I work in a grooming shop as a bather and in training for grooming so I want to do something I can do myself.

I can do clean face/feet just fine but would like ideas on what to do for a first haircut. I want to leave the coat fluffy so I was thinking of a snap. Most people who come in get pretty short cuts and i plan on leaving the coat a decent length.










That's how his coat is right now. I mainly want to groom him just for the sake of getting him used to it. The breeder has been grooming him quite often to get him used to the process so i'd like to continue that.


----------



## Blue Fox (Oct 22, 2008)

I love the show puppy look especially if you want to keep her a bit longer. It doesn't have to be the full on show clip but I love the way it puts shape into the pup but still keeps them looking fluffy. Pretty sure Siv has posted some gorgeous puppy cuts in here somewhere.


----------



## Luna09 (Mar 17, 2009)

Your poodle looks amazing!!! im sure you'll find something for you and her that will just click! Good luck!

Abe


----------



## WonderPup (Oct 26, 2008)

I like to just do face, feet and tail on puppies since it's harder to style such soft hair. You get your full look but with the clean face and feet it looks neat. You can also try and just scissor up the legs and belly to neaten the overall outline.


----------



## SECRETO (Aug 20, 2008)

I love your puppies current look too. I would say to just trim her up a little and keep the face, feet and tail shaved. She's a doll! 

Did you actually pick her up yet? I can't to see more pics of her!


----------



## Aidan (Mar 4, 2009)

I'm actually picking him up TOMORROW! I was going to pick him up today but i want to make sure I have everything ready so today I set up his crate, bought some teething rings, kongs. I looked EVERYWHERE to find the same food the breeder uses (chicken soup) so I have 2 bags of it here now, i plan on keeping him on the same stuff at least while he's a puppy. My shepherd eats Taste of the Wild so i'll switch him to that after he's off the puppy food. I believe they are both made by "Diamond" foods so it shouldn't be too rough of a switch.

Anyway... im babbling, but what can I say.. i'm excited! I also bought a new leash and rolled leather collar, pet bed. I cleaned my entire house making sure to wash all the vinyl floors, etc...

I think i'm just trying to keep busy to make the time go by!


----------



## roxy25 (Dec 18, 2008)

Aidan said:


> I'm actually picking him up TOMORROW! I was going to pick him up today but i want to make sure I have everything ready so today I set up his crate, bought some teething rings, kongs. I looked EVERYWHERE to find the same food the breeder uses (chicken soup) so I have 2 bags of it here now, i plan on keeping him on the same stuff at least while he's a puppy. My shepherd eats Taste of the Wild so i'll switch him to that after he's off the puppy food. I believe they are both made by "Diamond" foods so it shouldn't be too rough of a switch.
> 
> Anyway... im babbling, but what can I say.. i'm excited!
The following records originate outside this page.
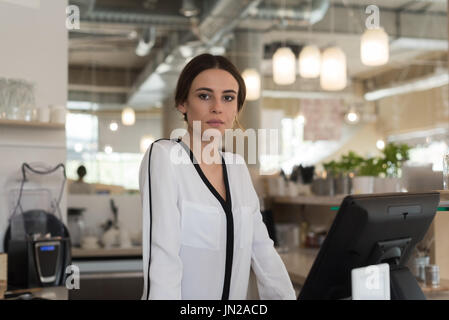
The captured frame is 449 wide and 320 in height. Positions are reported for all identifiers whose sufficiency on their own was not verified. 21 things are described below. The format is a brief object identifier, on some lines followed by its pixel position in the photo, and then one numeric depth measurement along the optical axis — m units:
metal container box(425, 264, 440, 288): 2.48
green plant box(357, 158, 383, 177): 3.56
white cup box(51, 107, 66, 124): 3.38
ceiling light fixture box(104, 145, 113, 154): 8.69
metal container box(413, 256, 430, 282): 2.59
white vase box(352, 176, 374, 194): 3.52
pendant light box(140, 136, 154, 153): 9.47
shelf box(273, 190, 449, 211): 3.57
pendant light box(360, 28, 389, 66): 4.31
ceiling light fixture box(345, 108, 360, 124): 11.55
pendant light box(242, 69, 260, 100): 6.42
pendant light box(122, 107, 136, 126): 9.26
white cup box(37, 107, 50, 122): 3.36
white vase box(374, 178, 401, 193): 3.34
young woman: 1.33
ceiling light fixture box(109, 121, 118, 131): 9.10
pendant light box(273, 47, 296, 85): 5.40
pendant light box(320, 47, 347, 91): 5.01
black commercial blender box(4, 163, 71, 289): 2.91
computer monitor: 1.13
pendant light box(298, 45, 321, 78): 5.18
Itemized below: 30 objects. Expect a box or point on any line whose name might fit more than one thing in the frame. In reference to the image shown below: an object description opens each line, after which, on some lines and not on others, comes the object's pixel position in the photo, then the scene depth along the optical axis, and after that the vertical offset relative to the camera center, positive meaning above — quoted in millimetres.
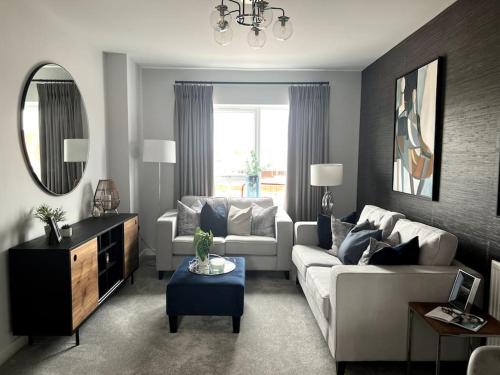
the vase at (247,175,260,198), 5062 -334
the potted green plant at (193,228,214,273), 3029 -743
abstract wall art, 2977 +286
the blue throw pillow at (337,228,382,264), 2977 -709
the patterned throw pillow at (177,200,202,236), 4270 -715
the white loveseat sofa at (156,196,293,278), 3977 -983
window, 5066 +229
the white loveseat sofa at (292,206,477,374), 2275 -959
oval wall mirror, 2748 +273
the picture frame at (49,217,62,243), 2612 -544
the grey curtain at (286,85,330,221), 4863 +307
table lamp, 4215 -141
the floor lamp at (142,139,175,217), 4328 +125
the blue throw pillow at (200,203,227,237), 4277 -725
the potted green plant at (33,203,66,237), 2691 -427
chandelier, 1995 +805
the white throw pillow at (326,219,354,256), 3525 -709
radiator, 2148 -794
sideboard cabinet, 2467 -903
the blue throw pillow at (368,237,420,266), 2438 -644
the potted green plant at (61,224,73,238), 2824 -574
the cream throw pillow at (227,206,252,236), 4273 -747
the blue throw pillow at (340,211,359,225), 3775 -607
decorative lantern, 3791 -390
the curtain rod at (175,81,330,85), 4823 +1093
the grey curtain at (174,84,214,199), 4816 +322
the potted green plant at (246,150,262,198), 5065 -176
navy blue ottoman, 2807 -1099
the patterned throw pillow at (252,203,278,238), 4273 -739
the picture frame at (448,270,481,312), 2014 -755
I also bought a new leash and rolled leather collar, pet bed. I cleaned my entire house making sure to wash all the vinyl floors, etc...
> 
> I think i'm just trying to keep busy to make the time go by!
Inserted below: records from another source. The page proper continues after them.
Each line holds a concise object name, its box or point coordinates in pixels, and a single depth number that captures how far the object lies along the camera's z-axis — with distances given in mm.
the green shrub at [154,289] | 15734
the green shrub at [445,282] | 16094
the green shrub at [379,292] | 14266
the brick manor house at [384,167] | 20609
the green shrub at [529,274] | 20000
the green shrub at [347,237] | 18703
Who is the breeder ? He looks really nice , I also like the show puppy clip on him.


----------



## Aidan (Mar 4, 2009)

Jenlanepoodles.com is where im getting him from. He is listed on the "standard puppies available" it says "going home with stephanie" There are two others from the same litter available so if anyone in louisiana or florida feels like making a drive she has some cute puppies left!

I was debating between hot rod and the creme-parti male she has left but I love the darker coat on a dog and she said he seems to have a strong drive for playing fetch and retrieving and I really want a dog that will do that with me for hours. I'm a very active person so I need a dog to match my personality!


----------



## Blue Fox (Oct 22, 2008)

He looks just gorgeous, not sure what the time is over there but it must be pick up day :smile: Have fun!


----------



## T o d d (Sep 25, 2007)

Blue Fox said:


> He looks just gorgeous, not sure what the time is over there but it must be pick up day :smile: Have fun!


Ditto that.

He looks to be floating when he walks a good sign to me! L O L: )


----------